2) something negative (for Cheney, a health threat) can turn positive (insulation from reporters' questions about the verdict); from other points of view, it turns in the opposite direction; and

3) God enjoys a deus ex machina even if readers don't.

Wednesday, March 7, 2007

Improvisation

From a widely circulated email:

After stopping for drinks at an illegal bar, a Zimbabwean bus driver found that the 20 mental patients he was supposed to be transporting from Harare to Bulawayo had escaped.

Not wanting to admit his incompetence, the driver went to a nearby bus stop and offered everyone waiting there a free ride. He then delivered the passengers to the mental hospital, telling the staff that the patients were very excitable and prone to bizarre fantasies.

The deception wasn't discovered for 3 days.

The story isn't a Darwin Award winner (as claimed), and it's not even true, according to Snopes. (Snopes does discuss why it's so believable, though. Hint: it's in the details.)

But it is clever, and full of motivations. Use its arc as a starting point, then riff with your own hilarious (or horrific ... pick your genre) details.

Tuesday, March 6, 2007

Binge Architecture

Corn products are everywhere now -- no longer just on dinner plates or the walls of the Mitchell, SD Corn Palace.

Why not give another food its lucky break? Write a story involving an item built of some surprising edible.

Monday, March 5, 2007

Mutiny

Toward the middle of a Catholic Mass, a lector leads the congregation in a series of six or eight short prayers -- intercessions for the needs of spiritual and civic leaders, people suffering around the world, the sick or troubled in the local parish, the recently deceased, and so on. The lector ends each intercession with, “We pray to the Lord,” and the congregation responds, “Lord, hear our prayer.”

Sometimes, the script changes and the congregation gets a different line. Yesterday, the lector announced the new line and then prayed the first intercession. But had no one been listening? When it came time, the congregation responded with the smallest spatter of voices, most of which were, “Lord, hear our prayer.”

Following the second intercession, the lector helpfully (and nearly solo) prayed the congregation’s response, too: “Stay with us, Lord.” Then she read the third intercession and, thoroughly prepped now, the congregation responded -- with a half-and-half mix of the two replies! After the fourth intercession, the lector brought her mouth directly to the microphone. “Stay with us, Lord,” she boomed.

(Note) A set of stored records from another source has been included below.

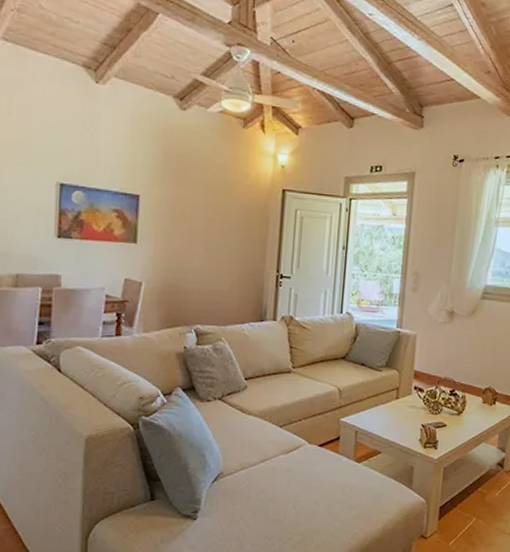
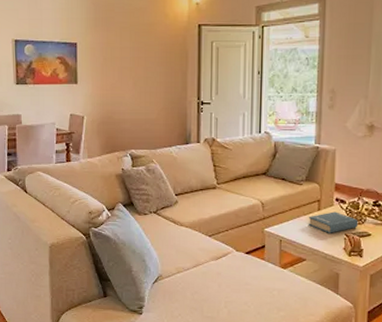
book: none [386,400,435,424] -> present [309,211,359,233]

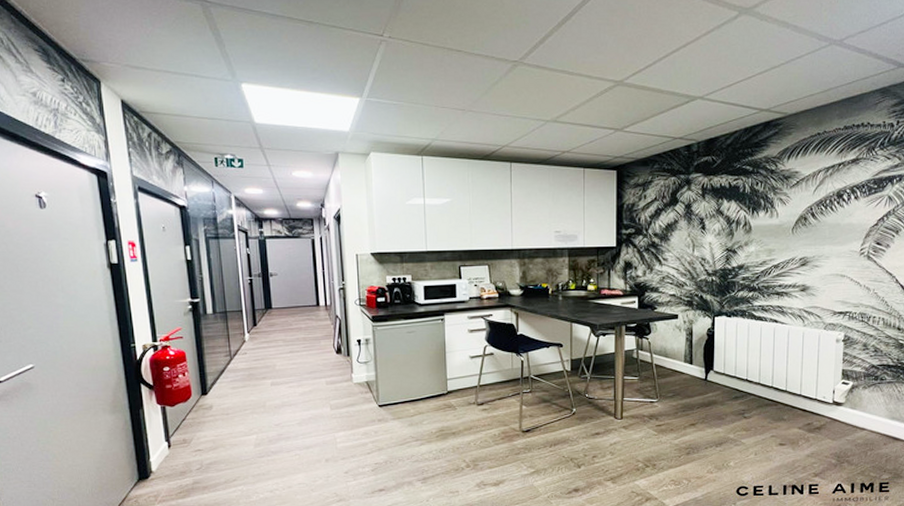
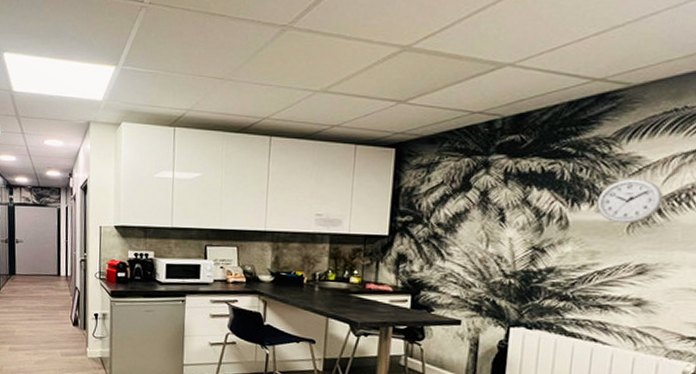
wall clock: none [770,189,814,226] -> present [596,179,663,224]

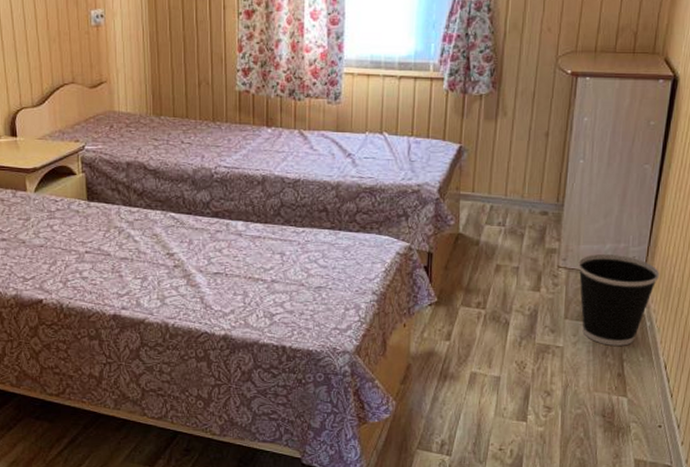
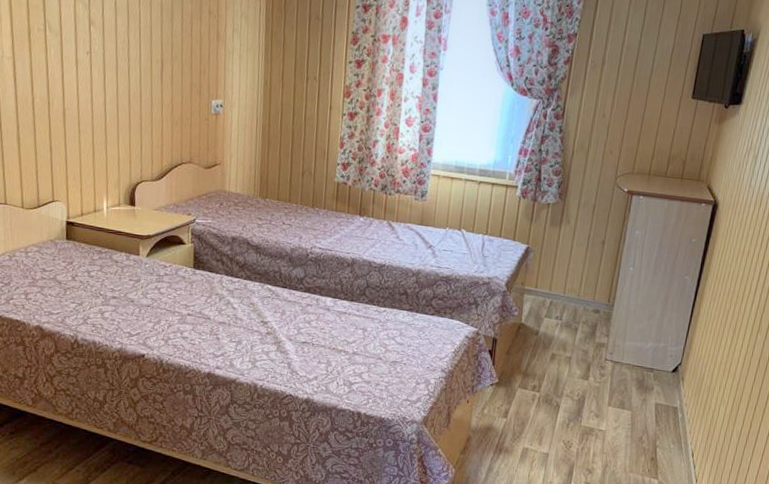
wastebasket: present [577,253,660,346] -> none [622,350,693,434]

And after the fifth, the congregation, as one voice, boomed back: “Lord, hear our prayer.”

In your story … what happens next?

Friday, March 2, 2007

To Do

There's The Poker Channel. And now NBC has added a poker show to its late-late-night lineup.

I simply didn't get how a card game makes for good TV. Then I heard people talking about the mannerisms (called "tells") that poker players often can't cover up -- mannerisms that communicate the information usually concealed by poker faces. They reminded me of the "telling details" that fictional characters need.

Suddenly, gathering some nervous mannerisms from a TV poker game sounds like a plan.

Thursday, March 1, 2007

Irony

I'm fascinated (and horrified) by ironic extremes: physicists who develop Alzheimer's; orators who can't speak after a stroke; athletes who develop crippling disabilities.

While visiting a nursing home recently, I met a man named Gary. He'd spent his career trimming trees, navigating the canopies of the tallest elms, willows and maples. Never an accident, but he'd often noticed people watching him from the ground -- surely thinking, and sometimes even calling out, "Don't fall!"

Now, rehabbing from a stroke, he walks the hallways between his sleeping room and the dining room. He notices the nurses watching and he can almost see their lips move: "Don't fall."